**Excerpt to read**
..............................

- SPECIAL REPORTS
- THE MAGAZINE
Even before the Bureau of Land Management (BLM) rolled out the Certified Federal Surveyor (CFedS) program last year, Ron Scherler, the program’s project manager, expected it to grow substantially. As POB reported last year (see “A Foundation for the Future,” June 2006), the voluntary program was established to train and certify licensed land surveyors to perform boundary surveying and related services on Indian trust lands, thus preserving the rectangular land system. A year later, a pilot group of 69 have passed the distance learning course and its final examination for certification (of 79 who completed the program), and 167 surveyors have already signed up within the first two weeks of open registration for the next course. Scherler hopes that the BLM’s goal for 2,000 to 3,000 participants in the program within two to three years will be met. This will help the program to become self-sufficient, as was originally planned (initial funding was provided by the Office of the Special Trustee for American Indians). “We need about 300 new surveyors in the program each of the next two years, and it looks like we will exceed that number,” Scherler says.
The success of the program, in part, is due to the motivation and dedication of its students. To learn why they registered and what they have gained from the program, POB spoke with a few of the first CFedS graduates about their experiences and goals.
Driving ForcesAs the manager of both the GIS, and Survey and Mapping departments for the Seminole Tribe of Florida, Danny Swain, a licensed surveyor in Florida, believed CFedS training would serve him well. “The CFedS program has solidified my position within the tribe by demonstrating my willingness to ensure that the Seminoles remain in control of surveying their own lands,” Swain says. “Furthermore, I believe that completion of this program has broadened my opportunities for employment by providing a benchmark for the education and training I have received that other tribal entities and governmental agencies would similarly appreciate.”

..............................

**Extracted material**
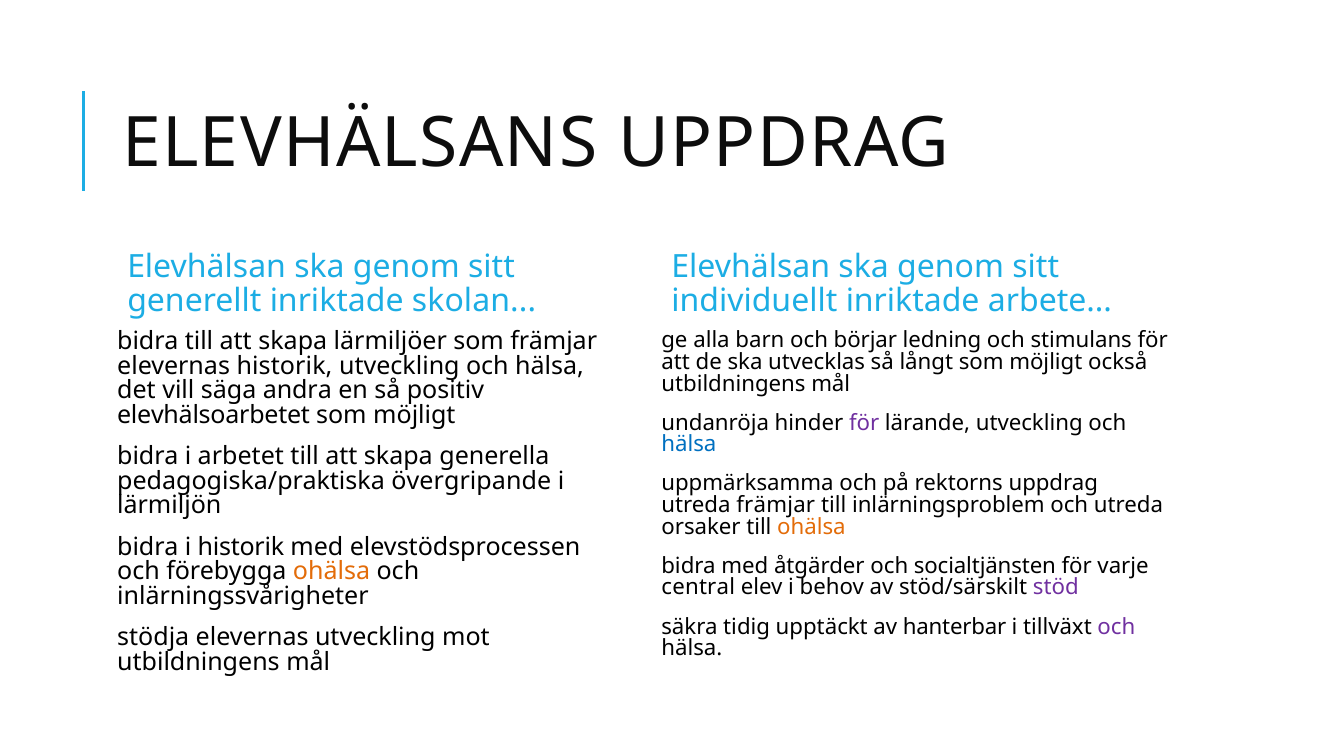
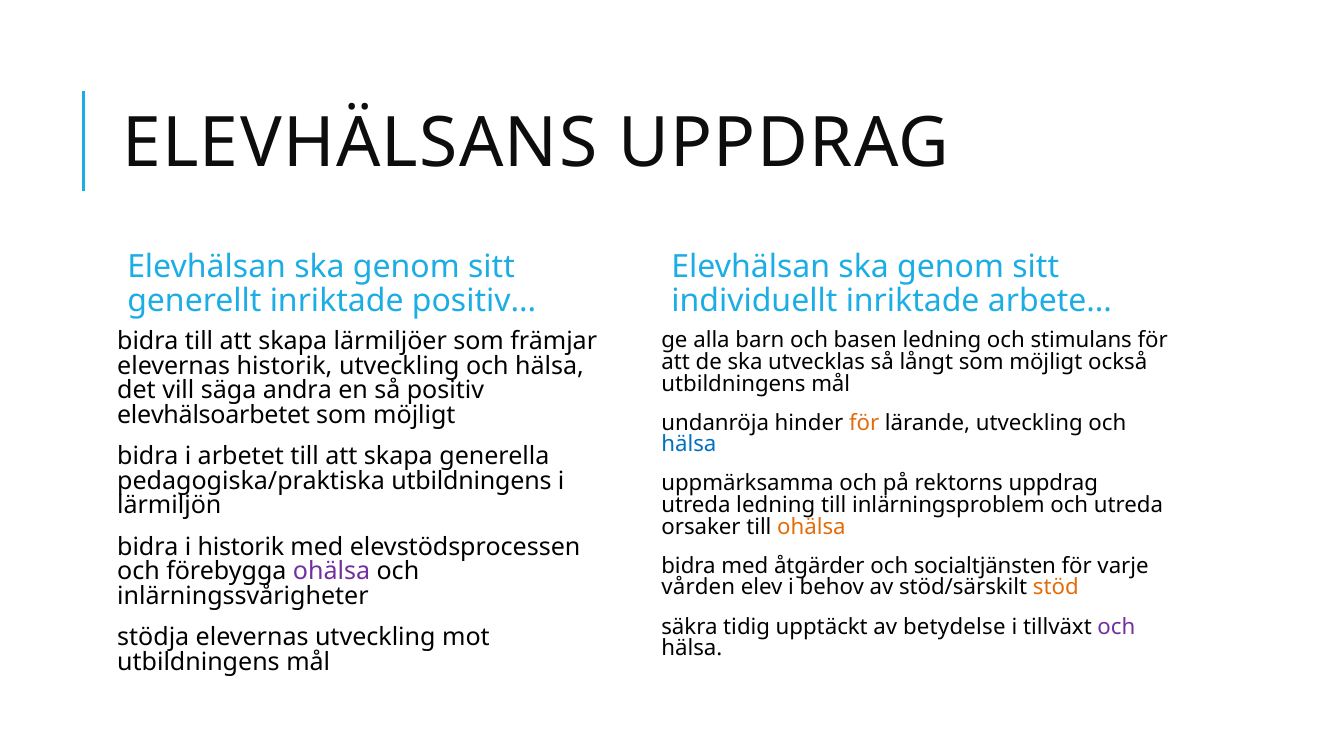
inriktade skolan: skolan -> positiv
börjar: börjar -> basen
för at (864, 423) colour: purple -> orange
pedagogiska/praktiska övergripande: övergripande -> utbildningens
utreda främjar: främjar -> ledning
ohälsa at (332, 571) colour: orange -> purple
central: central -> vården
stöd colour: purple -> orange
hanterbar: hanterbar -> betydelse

..............................

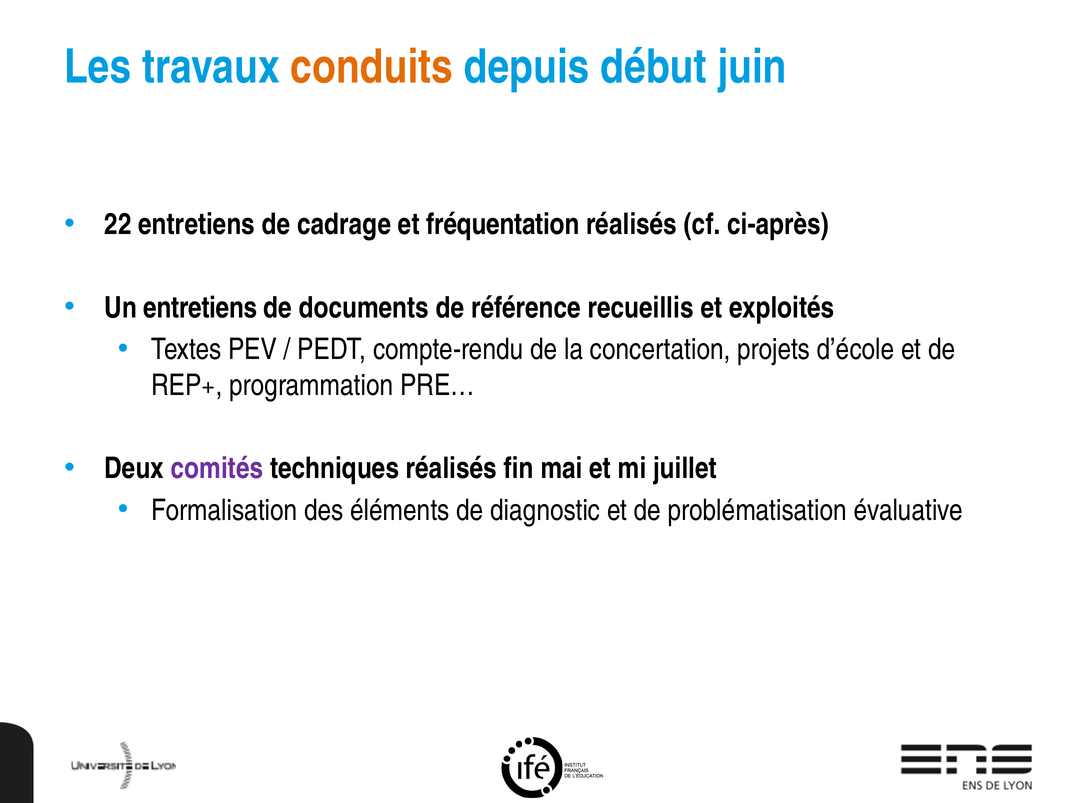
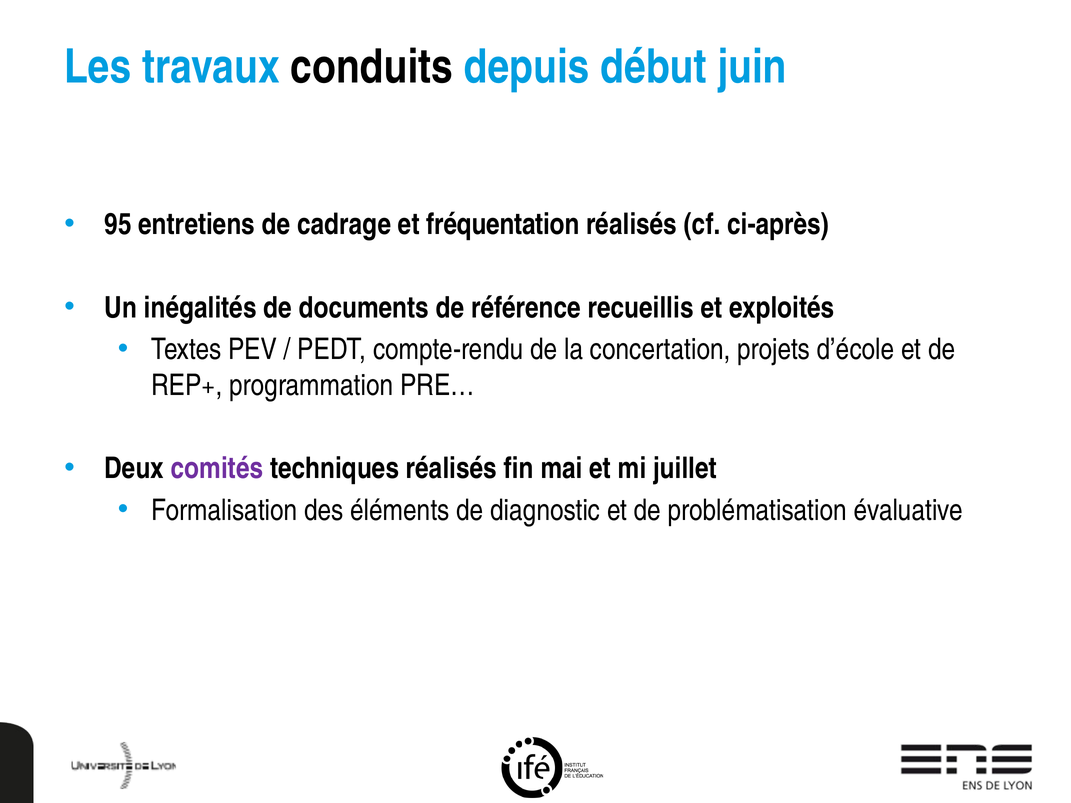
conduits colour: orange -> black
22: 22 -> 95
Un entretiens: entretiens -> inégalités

..............................

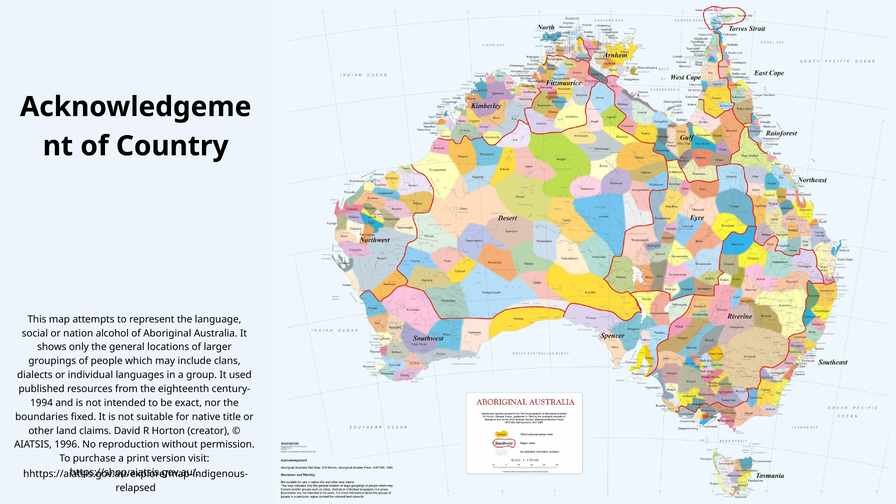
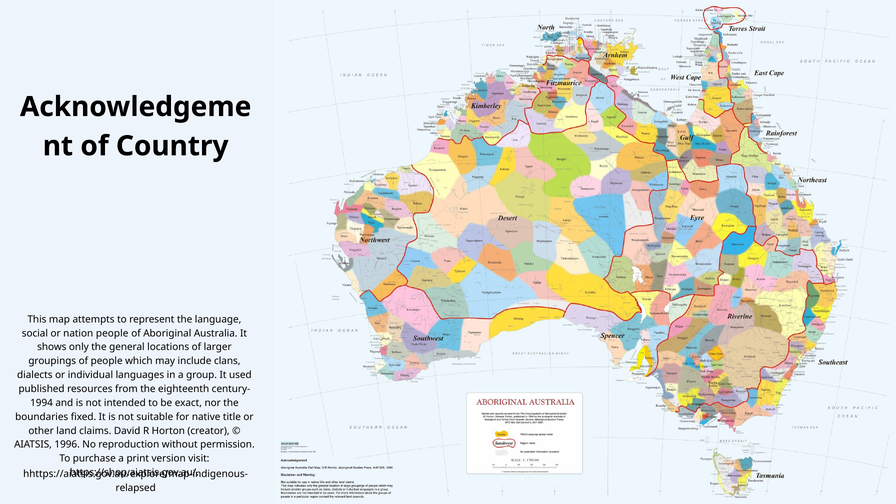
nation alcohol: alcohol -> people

..............................

**What this exercise asks**
a – Do these statements agree with the CFedS article? Answer yes or no for each, quoting the words of the article that decide it.
(i) Seventy-nine surveyors in the pilot group passed the final examination.
(ii) The Office of the Special Trustee for American Indians provided the program's initial funding.
(iii) Danny Swain is a licensed surveyor in Florida.
b – Give again everything in the CFedS article from "The success of" down to "experiences and goals.".
c – Answer these questions from the CFedS article:
(i) How many surveyors signed up within the first two weeks of open registration for the next course?
(ii) How many new surveyors does Scherler say the program needs in each of the next two years?
(iii) Which departments does Danny Swain manage for the Seminole Tribe of Florida?
The data have no connection to the CFedS article.

**Outputs by task**
a –
(i) No: "a pilot group of 69 have passed the distance learning course and its final examination for certification (of 79 who completed the program)"
(ii) Yes: "initial funding was provided by the Office of the Special Trustee for American Indians"
(iii) Yes: "Danny Swain, a licensed surveyor in Florida"

b –
The success of the program, in part, is due to the motivation and dedication of its students. To learn why they registered and what they have gained from the program, POB spoke with a few of the first CFedS graduates about their experiences and goals.

c –
(i) 167
(ii) About 300
(iii) The GIS department and the Survey and Mapping department